2. All the Hamiltonian simulation algorithms. See my answer on another question for a list of links about Hamiltonian simulation.

---

As you specifically mentioned Qiskit, you will probably be interested by this answer that show how to use Qiskit to initialise the $|0^{\otimes n}\rangle$ state to an arbitrary state.

If you give to this procedure the desired output state $$ e^{i\alpha A}|0\rangle = \begin{pmatrix} \cos\alpha+i\sin\alpha\cos\frac{\theta}{2} & i\sin\alpha \sin\frac{\theta}{2} \\ i\sin\alpha \sin\frac{\theta}{2} & \cos\alpha+i\sin\alpha\cos\frac{\theta}{2} \end{pmatrix} \begin{pmatrix}1 \\ 0\end{pmatrix} = \begin{pmatrix} \cos\alpha+i\sin\alpha\cos\frac{\theta}{2} \\ i\sin\alpha \sin\frac{\theta}{2}\end{pmatrix} $$ then the quantum circuit generated by the procedure will implement the unitary $e^{i\alpha A}$.

The issue with this method is that you will need to recompute the unitary for every different value of $\alpha$ you encounter.

Answer 2

(Remark: I have corrected a typo in the matrix exponentiation).

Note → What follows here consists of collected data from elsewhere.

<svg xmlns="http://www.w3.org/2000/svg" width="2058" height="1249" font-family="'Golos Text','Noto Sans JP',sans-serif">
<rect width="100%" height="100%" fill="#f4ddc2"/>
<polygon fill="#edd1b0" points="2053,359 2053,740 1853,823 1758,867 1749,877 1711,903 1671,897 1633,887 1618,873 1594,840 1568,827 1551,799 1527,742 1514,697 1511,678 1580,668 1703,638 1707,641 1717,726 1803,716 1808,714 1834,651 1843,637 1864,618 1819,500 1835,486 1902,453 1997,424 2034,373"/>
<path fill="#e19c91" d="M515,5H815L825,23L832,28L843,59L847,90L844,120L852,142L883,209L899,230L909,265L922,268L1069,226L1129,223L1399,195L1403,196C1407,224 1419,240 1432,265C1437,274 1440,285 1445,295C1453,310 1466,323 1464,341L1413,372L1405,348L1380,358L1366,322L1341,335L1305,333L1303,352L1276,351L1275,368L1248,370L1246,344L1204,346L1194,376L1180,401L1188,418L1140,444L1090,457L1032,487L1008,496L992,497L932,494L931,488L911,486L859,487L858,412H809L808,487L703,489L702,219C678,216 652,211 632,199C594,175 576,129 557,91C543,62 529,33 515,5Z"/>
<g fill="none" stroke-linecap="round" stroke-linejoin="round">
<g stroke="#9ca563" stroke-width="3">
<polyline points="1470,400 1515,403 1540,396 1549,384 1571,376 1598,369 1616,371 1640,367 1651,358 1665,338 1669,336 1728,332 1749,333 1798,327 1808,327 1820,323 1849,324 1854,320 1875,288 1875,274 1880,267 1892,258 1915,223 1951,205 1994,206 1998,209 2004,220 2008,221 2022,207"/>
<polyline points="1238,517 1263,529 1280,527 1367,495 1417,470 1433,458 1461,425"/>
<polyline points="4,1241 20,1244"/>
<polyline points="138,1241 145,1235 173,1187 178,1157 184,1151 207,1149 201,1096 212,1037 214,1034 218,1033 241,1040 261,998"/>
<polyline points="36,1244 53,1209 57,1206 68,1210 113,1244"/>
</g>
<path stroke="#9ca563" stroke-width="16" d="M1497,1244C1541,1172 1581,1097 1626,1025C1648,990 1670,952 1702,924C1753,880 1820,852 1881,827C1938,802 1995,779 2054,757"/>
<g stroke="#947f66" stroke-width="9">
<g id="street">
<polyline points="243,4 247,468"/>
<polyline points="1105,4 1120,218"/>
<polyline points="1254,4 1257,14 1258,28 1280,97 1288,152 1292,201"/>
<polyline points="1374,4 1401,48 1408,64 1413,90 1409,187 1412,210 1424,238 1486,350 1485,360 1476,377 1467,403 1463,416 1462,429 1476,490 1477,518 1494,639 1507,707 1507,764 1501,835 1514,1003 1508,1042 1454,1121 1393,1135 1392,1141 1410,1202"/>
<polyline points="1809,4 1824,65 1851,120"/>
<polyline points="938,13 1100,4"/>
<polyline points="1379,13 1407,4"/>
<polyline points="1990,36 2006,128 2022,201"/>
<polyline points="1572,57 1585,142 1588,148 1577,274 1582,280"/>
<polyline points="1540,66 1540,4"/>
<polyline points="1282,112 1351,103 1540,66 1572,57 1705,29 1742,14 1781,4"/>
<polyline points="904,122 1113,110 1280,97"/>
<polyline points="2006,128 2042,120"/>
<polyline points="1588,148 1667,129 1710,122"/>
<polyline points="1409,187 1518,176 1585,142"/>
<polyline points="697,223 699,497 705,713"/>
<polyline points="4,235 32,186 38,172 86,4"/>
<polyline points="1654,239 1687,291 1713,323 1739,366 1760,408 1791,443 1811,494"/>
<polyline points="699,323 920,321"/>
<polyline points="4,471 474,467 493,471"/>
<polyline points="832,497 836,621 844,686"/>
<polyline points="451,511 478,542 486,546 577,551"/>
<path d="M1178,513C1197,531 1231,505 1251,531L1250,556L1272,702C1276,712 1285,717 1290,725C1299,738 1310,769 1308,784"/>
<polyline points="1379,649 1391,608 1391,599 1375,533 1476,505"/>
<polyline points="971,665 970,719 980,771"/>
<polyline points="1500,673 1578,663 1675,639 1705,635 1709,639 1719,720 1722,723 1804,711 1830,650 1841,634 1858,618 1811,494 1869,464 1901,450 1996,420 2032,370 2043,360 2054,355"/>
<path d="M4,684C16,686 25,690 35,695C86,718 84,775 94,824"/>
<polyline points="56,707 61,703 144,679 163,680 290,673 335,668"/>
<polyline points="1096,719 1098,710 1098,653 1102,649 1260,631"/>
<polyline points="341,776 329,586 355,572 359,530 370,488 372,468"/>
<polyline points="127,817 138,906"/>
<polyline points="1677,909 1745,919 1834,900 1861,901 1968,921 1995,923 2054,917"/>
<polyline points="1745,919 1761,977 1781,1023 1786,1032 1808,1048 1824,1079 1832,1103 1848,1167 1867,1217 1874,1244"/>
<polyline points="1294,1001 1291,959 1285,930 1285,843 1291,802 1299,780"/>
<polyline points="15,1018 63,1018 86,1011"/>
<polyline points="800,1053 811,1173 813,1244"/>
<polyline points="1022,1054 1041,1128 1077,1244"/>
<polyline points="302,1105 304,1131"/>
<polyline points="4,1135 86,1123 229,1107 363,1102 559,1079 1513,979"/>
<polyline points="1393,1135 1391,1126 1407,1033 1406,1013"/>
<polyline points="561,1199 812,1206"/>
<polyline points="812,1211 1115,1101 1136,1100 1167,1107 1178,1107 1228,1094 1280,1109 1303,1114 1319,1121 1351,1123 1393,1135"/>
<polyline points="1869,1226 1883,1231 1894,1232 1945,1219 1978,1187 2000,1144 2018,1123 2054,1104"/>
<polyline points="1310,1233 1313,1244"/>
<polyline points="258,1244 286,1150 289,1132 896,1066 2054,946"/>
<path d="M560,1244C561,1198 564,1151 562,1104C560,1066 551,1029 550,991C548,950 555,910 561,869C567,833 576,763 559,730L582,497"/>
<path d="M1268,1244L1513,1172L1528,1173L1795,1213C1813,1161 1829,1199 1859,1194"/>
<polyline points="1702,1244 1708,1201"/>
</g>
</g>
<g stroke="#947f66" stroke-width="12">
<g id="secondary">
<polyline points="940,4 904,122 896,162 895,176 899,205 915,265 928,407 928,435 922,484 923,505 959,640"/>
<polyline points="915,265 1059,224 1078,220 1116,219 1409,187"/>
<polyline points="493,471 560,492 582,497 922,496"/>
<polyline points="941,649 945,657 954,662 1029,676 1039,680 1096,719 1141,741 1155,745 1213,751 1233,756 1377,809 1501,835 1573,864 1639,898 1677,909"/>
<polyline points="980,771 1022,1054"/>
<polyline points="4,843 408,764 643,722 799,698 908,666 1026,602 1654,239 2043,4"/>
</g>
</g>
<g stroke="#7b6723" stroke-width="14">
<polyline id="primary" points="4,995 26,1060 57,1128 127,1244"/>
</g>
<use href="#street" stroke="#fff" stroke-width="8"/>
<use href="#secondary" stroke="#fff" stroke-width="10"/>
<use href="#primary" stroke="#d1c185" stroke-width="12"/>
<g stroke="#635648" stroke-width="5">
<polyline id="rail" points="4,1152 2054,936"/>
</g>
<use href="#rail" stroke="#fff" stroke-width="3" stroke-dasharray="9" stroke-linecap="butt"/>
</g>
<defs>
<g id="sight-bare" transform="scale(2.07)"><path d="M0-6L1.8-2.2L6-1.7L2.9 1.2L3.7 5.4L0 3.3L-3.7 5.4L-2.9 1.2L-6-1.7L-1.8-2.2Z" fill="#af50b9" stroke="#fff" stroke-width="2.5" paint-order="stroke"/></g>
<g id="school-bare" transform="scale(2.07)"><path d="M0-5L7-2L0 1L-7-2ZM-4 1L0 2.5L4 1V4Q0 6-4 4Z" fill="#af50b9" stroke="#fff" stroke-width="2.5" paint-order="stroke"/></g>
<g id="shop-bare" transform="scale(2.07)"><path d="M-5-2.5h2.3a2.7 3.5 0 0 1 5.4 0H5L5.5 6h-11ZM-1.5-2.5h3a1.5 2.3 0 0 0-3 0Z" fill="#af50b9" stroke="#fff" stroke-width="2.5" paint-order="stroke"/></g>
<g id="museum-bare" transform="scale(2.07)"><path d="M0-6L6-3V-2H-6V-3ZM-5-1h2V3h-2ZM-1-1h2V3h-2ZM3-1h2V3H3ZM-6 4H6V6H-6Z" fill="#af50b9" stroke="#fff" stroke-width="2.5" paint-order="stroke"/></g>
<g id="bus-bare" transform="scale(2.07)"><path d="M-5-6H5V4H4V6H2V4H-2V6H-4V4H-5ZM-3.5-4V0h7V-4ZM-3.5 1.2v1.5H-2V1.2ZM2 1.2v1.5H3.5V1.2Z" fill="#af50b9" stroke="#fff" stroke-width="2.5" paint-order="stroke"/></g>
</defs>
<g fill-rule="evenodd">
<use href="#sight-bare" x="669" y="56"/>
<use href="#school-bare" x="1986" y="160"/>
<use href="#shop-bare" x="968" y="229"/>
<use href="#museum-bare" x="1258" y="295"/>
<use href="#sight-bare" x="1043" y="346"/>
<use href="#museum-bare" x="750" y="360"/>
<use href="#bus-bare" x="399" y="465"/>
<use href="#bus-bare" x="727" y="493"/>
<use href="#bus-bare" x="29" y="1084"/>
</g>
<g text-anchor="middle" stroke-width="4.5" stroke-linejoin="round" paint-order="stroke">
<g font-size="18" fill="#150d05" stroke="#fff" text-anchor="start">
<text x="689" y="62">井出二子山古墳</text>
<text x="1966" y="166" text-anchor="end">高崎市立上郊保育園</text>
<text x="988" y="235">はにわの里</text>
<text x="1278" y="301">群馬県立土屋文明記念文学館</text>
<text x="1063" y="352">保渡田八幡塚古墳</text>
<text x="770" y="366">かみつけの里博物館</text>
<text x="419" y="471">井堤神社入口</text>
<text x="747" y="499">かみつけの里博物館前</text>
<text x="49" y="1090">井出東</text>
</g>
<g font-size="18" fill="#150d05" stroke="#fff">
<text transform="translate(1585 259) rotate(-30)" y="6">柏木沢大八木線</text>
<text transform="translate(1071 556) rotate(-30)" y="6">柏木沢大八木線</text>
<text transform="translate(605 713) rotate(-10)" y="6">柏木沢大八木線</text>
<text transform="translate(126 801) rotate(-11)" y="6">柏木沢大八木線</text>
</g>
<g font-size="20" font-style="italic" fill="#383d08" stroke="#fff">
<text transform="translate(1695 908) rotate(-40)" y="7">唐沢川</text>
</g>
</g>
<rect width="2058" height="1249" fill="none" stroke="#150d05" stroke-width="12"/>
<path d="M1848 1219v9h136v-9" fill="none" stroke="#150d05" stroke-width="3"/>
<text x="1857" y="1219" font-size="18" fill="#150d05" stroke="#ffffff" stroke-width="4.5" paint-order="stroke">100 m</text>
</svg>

Please notice that the matrix has the form:

$$ e^{i\alpha A} = \begin{pmatrix} a & b \\ b & a \end{pmatrix} $$ with $$|a|^2 + |b|^2 = 1$$ Now, please notice that this matrix can be expanded as: $$\begin{pmatrix} a & b \\ b & a \end{pmatrix} = \begin{pmatrix} e^{i \arg(a)} & 0 \\ 0 & e^{i \arg(a)} \end{pmatrix} \begin{pmatrix} |a | & i|b| \\ i|b |& |a| \end{pmatrix} $$ Defining $$ |a| = \cos \phi$$ $$ |b| = \sin \phi$$ Thus we obtain: $$ e^{i\alpha A} = e^{i \arg(a) I_2} e^{i\phi \sigma_x} $$ In short, the result constitutes of an overall phase multiplication and an $R_x$ gate.

Expressed in the question's original variables: $$\arg(a) = \arctan (\tan \alpha \cos \frac{\theta}{2})$$ and $$\phi = \arcsin (\sin \alpha \sin \frac{\theta}{2})$$